▸ **Document segment**:
Railway tunnel in central Switzerland

The Furka Base Tunnel is a Swiss railway base tunnel on the Matterhorn Gotthard Bahn's Furka–Oberalp line, an east–west railway connecting the cantons of Valais and Uri. Its west portal lies east of Oberwald (VS), at 1390 m above sea level and its east portal lies south of Realp (UR), at 1550 m.

Prior to its construction, all traffic had to use the historic high-level route via the 1.8 km long Furka Summit Tunnel, which was only available seasonally due to the threat posed by heavy snowfalls. Construction commenced during 1971, taking ten years to complete. An innovative permanent support system was used, comprising rock anchors and a shotcrete coating, which included the first use of polyurethane-based grouting within a railway tunnel. The tunnel has a relatively narrow cross section, which has been attributed with slowing the construction effort somewhat. The interconnecting Bedretto tunnel was used during the Furka Base Tunnel's construction for the removal of excavating spoil as well as to moving supplies inwards; it has since been reused for ventilation.

Stored dataset items

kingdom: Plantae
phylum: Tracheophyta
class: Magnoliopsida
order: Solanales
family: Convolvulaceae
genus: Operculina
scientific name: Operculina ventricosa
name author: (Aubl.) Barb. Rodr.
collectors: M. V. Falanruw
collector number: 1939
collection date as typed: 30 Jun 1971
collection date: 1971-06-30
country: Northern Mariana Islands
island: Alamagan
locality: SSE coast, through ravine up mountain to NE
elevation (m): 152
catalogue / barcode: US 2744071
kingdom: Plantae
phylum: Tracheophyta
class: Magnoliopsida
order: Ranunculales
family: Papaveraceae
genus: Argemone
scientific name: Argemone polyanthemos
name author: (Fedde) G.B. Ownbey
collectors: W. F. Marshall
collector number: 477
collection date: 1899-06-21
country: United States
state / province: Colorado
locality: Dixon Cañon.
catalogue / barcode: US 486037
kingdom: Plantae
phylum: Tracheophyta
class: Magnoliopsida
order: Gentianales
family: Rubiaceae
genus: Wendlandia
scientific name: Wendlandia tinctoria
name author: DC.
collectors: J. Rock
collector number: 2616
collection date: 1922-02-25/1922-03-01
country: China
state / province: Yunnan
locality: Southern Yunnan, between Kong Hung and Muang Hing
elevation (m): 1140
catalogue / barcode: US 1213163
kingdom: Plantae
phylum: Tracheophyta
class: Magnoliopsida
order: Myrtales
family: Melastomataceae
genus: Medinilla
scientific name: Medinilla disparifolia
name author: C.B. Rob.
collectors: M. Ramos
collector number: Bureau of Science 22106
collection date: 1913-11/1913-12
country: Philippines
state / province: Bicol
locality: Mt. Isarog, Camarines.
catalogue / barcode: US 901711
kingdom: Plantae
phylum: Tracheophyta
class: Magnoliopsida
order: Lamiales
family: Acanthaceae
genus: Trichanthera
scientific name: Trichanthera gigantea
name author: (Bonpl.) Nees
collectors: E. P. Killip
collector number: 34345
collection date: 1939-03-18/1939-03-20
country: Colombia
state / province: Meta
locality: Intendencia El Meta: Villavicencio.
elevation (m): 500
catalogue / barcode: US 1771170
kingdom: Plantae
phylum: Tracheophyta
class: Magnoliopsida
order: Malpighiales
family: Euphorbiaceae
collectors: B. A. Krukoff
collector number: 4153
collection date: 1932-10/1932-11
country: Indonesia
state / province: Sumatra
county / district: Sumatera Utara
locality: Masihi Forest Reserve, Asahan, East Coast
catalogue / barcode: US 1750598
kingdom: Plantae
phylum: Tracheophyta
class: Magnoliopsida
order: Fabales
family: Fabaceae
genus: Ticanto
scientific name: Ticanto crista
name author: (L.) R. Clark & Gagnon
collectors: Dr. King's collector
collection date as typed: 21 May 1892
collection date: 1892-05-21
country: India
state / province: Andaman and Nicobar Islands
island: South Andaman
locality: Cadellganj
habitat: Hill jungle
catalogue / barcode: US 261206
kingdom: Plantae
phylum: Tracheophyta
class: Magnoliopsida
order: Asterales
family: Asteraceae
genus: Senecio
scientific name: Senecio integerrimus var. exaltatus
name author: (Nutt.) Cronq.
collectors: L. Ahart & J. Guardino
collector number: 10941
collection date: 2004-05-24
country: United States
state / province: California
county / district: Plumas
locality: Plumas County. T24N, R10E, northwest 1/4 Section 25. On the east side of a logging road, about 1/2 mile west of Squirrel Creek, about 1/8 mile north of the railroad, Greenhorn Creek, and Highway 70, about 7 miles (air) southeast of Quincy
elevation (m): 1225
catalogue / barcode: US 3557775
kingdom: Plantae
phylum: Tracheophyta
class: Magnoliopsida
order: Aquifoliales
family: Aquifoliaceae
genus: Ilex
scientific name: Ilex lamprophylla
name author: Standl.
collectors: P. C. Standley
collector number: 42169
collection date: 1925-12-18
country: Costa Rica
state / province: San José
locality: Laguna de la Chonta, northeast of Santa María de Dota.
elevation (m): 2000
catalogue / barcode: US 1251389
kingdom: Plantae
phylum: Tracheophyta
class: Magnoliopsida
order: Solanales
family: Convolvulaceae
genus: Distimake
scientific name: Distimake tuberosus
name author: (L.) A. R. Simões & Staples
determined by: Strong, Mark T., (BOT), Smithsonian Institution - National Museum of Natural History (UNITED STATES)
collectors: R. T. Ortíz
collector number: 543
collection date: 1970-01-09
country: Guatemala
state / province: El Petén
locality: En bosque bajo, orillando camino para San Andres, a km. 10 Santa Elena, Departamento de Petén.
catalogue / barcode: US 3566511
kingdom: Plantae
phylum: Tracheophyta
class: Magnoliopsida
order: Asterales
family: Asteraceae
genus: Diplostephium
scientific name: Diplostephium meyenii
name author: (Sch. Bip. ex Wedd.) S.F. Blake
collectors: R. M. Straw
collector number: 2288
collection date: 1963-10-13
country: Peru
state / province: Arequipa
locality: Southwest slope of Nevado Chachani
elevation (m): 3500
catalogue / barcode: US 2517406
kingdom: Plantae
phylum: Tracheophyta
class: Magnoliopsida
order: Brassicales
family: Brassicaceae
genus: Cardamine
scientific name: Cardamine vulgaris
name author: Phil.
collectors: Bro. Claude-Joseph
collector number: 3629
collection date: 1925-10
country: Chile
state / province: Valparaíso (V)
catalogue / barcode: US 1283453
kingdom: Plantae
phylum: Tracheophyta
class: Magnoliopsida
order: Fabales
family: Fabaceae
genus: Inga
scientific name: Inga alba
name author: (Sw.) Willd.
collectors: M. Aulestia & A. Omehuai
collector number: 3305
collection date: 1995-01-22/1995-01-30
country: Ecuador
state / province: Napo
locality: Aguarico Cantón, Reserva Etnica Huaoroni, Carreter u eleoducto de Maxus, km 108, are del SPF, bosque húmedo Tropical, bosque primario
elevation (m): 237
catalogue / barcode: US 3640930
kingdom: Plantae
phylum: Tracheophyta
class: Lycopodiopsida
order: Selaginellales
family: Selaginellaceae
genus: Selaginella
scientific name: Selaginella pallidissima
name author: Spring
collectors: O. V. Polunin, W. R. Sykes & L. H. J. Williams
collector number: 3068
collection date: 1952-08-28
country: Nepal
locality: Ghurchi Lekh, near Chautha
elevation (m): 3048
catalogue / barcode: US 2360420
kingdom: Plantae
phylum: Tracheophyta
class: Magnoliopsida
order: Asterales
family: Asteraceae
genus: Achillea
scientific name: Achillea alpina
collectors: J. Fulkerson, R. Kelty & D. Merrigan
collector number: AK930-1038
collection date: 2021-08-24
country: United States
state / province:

▸ **Required actions**:
**1)** Do these statements agree with the passage on the Furka Base Tunnel? Answer yes or no for each, quoting the words that decide it. (a) The tunnel's west portal sits at 1550 m above sea level. (b) Building the tunnel took ten years. (c) The Bedretto tunnel is now used for ventilation.
**2)** Extend the passage on the Furka Base Tunnel, picking up after its final sentence.

▸ **Responses to the exercise**:
**1)**
(a) No: "Its west portal lies east of Oberwald (VS), at 1390 m above sea level"
(b) Yes: "Construction commenced during 1971, taking ten years to complete."
(c) Yes: "it has since been reused for ventilation."

**2)**
The Furka Base Tunnel is 15407 m in length, and replaced the previous track that climbed to an apex of 2160 m above sea level, thus allowing year-round through service on the Furka–Oberalp line. In the middle of the base tunnel, is a 5221 m access tunnel to Bedretto in the canton of Ticino (elevation 1480 m); some proponents of the project hoped to eventually build a Y-shaped tunnel connecting all three locations. The Furka Base Tunnel is completed by a bypass tunnel around Oberwald.

== History ==
=== Background ===
Prior to the opening of the Furka Base Tunnel, all railway traffic on the Furka–Oberalp line traversed the challenging terrain between Valais and Uri via the historic high-level route using the 1.8 km long Furka Summit Tunnel. This section of the line was particularly challenging to operate, its closure being necessary during the winter months due to the risks associated with heavy snowfalls. These seasonal cycles of closures and reopenings required civil engineering works each time, as large sections of the railway's overhead electrical lines had to be dismantled and reinstated as well.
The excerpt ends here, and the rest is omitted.